___ Extracted material
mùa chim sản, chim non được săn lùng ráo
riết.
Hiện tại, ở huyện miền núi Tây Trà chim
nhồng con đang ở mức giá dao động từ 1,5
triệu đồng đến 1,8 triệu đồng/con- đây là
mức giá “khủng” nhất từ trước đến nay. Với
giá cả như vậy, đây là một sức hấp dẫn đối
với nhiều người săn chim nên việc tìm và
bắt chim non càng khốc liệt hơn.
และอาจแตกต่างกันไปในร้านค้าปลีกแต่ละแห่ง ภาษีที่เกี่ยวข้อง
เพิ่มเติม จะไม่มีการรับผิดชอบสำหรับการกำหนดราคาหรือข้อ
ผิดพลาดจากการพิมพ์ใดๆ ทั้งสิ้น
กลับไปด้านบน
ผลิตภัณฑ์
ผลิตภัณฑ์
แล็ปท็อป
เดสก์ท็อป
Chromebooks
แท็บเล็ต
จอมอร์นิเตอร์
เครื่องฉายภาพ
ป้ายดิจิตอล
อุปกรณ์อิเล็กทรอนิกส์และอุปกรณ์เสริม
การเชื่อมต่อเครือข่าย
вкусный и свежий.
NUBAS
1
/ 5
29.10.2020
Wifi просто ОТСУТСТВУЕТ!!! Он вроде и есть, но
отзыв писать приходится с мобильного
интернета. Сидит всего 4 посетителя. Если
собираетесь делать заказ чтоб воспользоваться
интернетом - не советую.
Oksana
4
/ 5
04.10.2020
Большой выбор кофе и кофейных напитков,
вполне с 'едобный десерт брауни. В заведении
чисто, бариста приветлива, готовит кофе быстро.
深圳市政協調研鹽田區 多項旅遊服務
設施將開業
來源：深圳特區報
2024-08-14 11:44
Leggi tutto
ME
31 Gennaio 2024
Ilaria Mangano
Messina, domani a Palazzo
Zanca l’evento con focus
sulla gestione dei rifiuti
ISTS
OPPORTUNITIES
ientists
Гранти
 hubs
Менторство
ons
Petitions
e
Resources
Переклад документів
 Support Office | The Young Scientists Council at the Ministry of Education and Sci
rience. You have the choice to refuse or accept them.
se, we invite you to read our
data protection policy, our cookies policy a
______
> **Written task**: In the answer, return exactly the lines from the line containing "31 Gennaio 2024" to the end of the records above, and no others.

> **Result for this task**:
31 Gennaio 2024
Ilaria Mangano
Messina, domani a Palazzo
Zanca l’evento con focus
sulla gestione dei rifiuti
ISTS
OPPORTUNITIES
ientists
Гранти
 hubs
Менторство
ons
Petitions
e
Resources
Переклад документів
 Support Office | The Young Scientists Council at the Ministry of Education and Sci
rience. You have the choice to refuse or accept them.
se, we invite you to read our
data protection policy, our cookies policy a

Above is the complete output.